Before Kentucky’s June 23 primary, election officials watched other states execute their elections, only to find that the old model wasn’t working. The commonwealth turned to large-scale venues — a decision made in concert with county clerks, the governor’s office and the state board of elections.

“You’ve got polling locations in normal places like seniors centers, small rooms in basement churches — everything you don’t want to cram a whole bunch of people into during a pandemic,” said Jared Dearing, the executive director of the Kentucky State Board of Elections. “What we decided was to do the complete opposite. Instead of having a whole bunch of small locations, the idea is we create one giant location.”

Kentucky has since become a model — not just for election officials but for voting rights groups looking to replicate their efforts in other states in November. Some of those organizations involved with working on adapting sports arenas into polling locations have consulted with officials in the Bluegrass state.

“Elections are not a monopoly of ideas,” Dearing said. “The hope here is that there are some states that will be able to use these incredibly effectively.”

The facilities themselves bring to the political arena a number of advantages, including size and location, often sitting in the center of cities, but an added benefit is their familiarity to those in the communities.

“They tend to be located in the hearts of the communities that we’re trying to serve,” Michael Tyler, the executive vice president for Public Affairs and Talent Relations for More Than a Vote, told ABC News. “So you’re creating a solution that solves for public health and equity too. Also an added advantage is that people tend to know where these facilities are.”

Some teams, though, are facing challenges with turning their arenas into polling locations because each state is accountable to its own set of election rules and the system for voting was designed to have voters cast their ballots at their local precinct, experts told ABC News.

For example, the Miami Heat lended the American Airlines Arena to election officials to operate as a polling site for the presidential election, but officials ultimately decided to go in a different direction — citing their familiarity with the Frost Museum, and it’s accessibility, even though the Heat’s home stadium is only four blocks away.
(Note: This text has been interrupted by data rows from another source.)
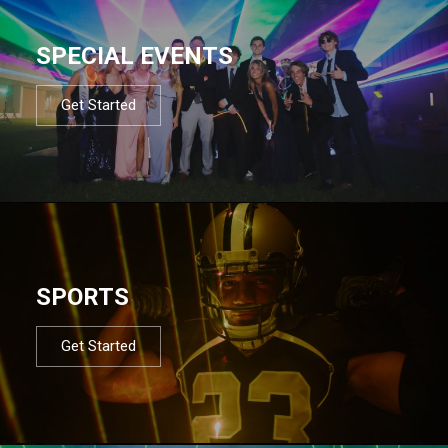
SPECIAL EVENTS
Get Started
SPORTS
Get Started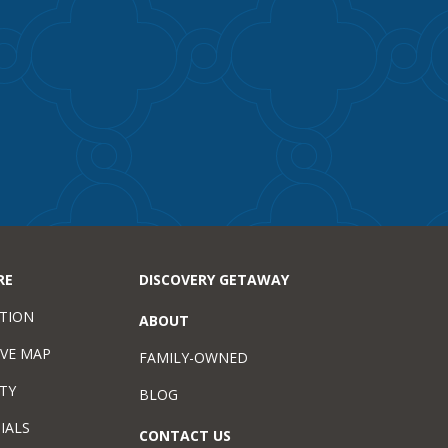
RE
DISCOVERY GETAWAY
TION
ABOUT
IVE MAP
FAMILY-OWNED
TY
BLOG
IALS
CONTACT US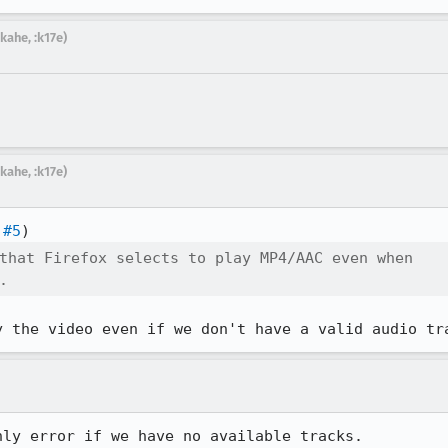
kahe, :k17e)
kahe, :k17e)
 #5
that Firefox selects to play MP4/AAC even when

.
y the video even if we don't have a valid audio tr
ly error if we have no available tracks.
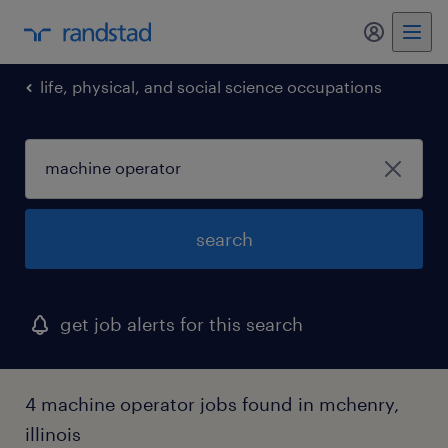
my randst
life, physical, and social science occupations
search
get job alerts for this search
4 machine operator jobs found in mchenry,
illinois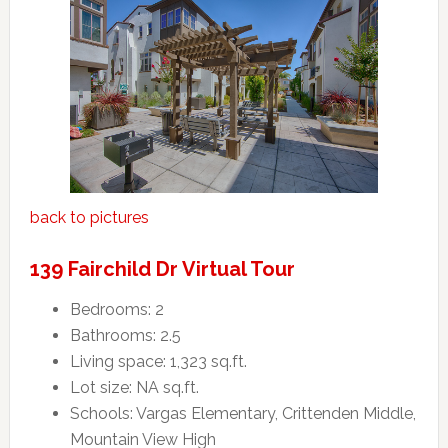
back to pictures
139 Fairchild Dr Virtual Tour
Bedrooms: 2
Bathrooms: 2.5
Living space: 1,323 sq.ft.
Lot size: NA sq.ft.
Schools: Vargas Elementary, Crittenden Middle,
Mountain View High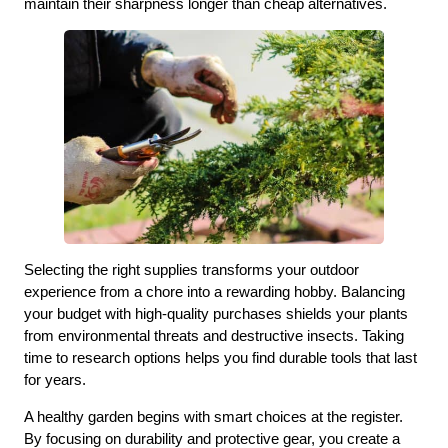
maintain their sharpness longer than cheap alternatives.
Selecting the right supplies transforms your outdoor
experience from a chore into a rewarding hobby. Balancing
your budget with high-quality purchases shields your plants
from environmental threats and destructive insects. Taking
time to research options helps you find durable tools that last
for years.
A healthy garden begins with smart choices at the register.
By focusing on durability and protective gear, you create a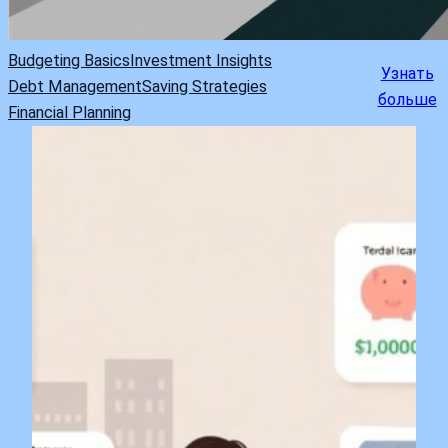
Budgeting Basics
Investment Insights
Узнать
Debt Management
Saving Strategies
больше
Financial Planning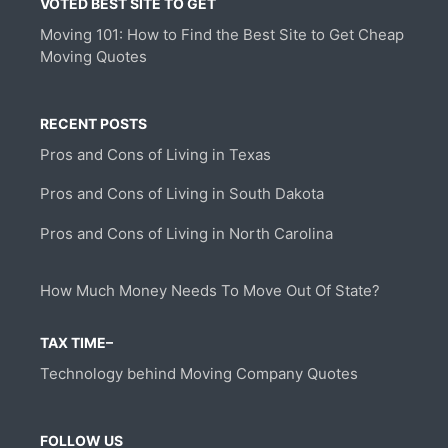
VOTED BEST SITE TO GET
Moving 101: How to Find the Best Site to Get Cheap
Moving Quotes
RECENT POSTS
Pros and Cons of Living in Texas
Pros and Cons of Living in South Dakota
Pros and Cons of Living in North Carolina
How Much Money Needs To Move Out Of State?
TAX TIME–
Technology behind Moving Company Quotes
FOLLOW US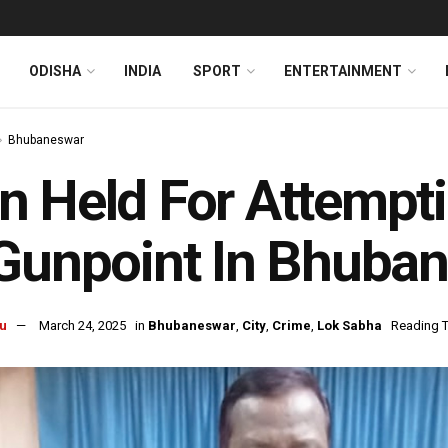
ODISHA
INDIA
SPORT
ENTERTAINMENT
Bhubaneswar
 Held For Attempti
Gunpoint In Bhuban
u
March 24, 2025
in
Bhubaneswar
,
City
,
Crime
,
Lok Sabha
Reading T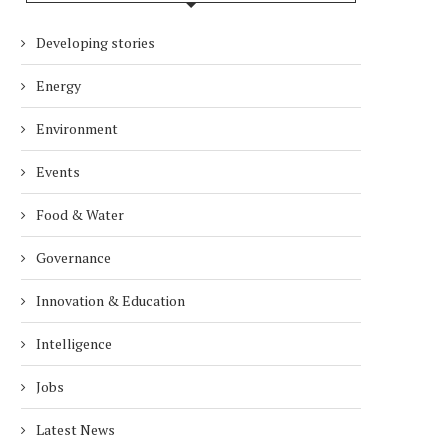
Developing stories
Energy
Environment
Events
Food & Water
Governance
Innovation & Education
Intelligence
Jobs
Latest News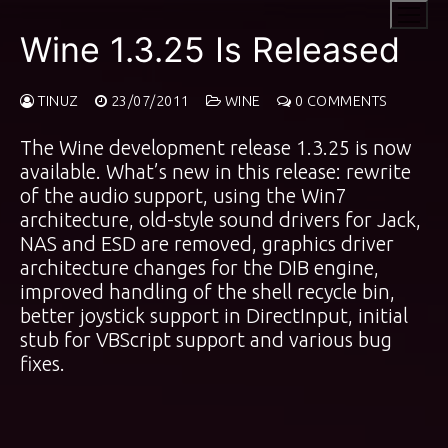
Skip
to
Wine 1.3.25 Is Released
content
TINUZ
23/07/2011
WINE
0 COMMENTS
The Wine development release 1.3.25 is now
available. What’s new in this release: rewrite
of the audio support, using the Win7
architecture, old-style sound drivers for Jack,
NAS and ESD are removed, graphics driver
architecture changes for the DIB engine,
improved handling of the shell recycle bin,
better joystick support in DirectInput, initial
stub for VBScript support and various bug
fixes.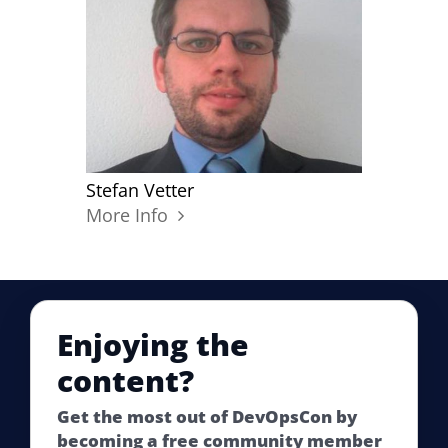
Stefan Vetter
More Info
Enjoying the
content?
Get the most out of DevOpsCon by
becoming a free community member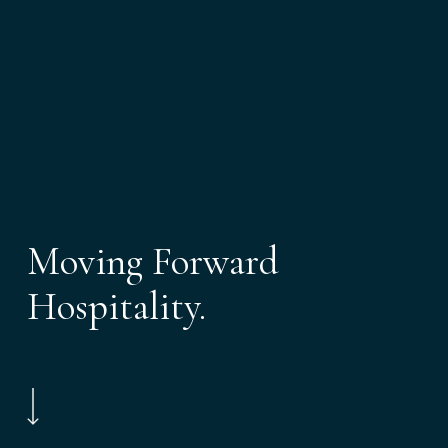
Moving Forward
Hospitality.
“We will be using the Frost Museum as an early voting site for the 2020 General Election due to our longstanding relationship with the museum, public transportation accessibility and use of their facility for future endeavors,” Suzy Trutie, the deputy supervisor of elections for Miami-Dade County, told ABC News.

The announcement was a blow to the Heat, but the team said they would not be deterred in using their platform to amplify get-out-the-vote efforts.

“To say we are disappointed is a huge understatement,” according to a statement from the Miami Heat. “But to the extent that forces involved in making this decision think this will quiet our voice on the critical importance of voting, they should know that we will not be deterred.”

While it may ultimately be up to local officials to decide whether or not arenas can and will be used for elections, for the activists involved, such as More Than a Vote, they say this is only the beginning of their fight for justice.

“I think this should serve as the starting point,” Tyler said. “Our hope is that this becomes a permanent piece of the landscape, not just during COVID.”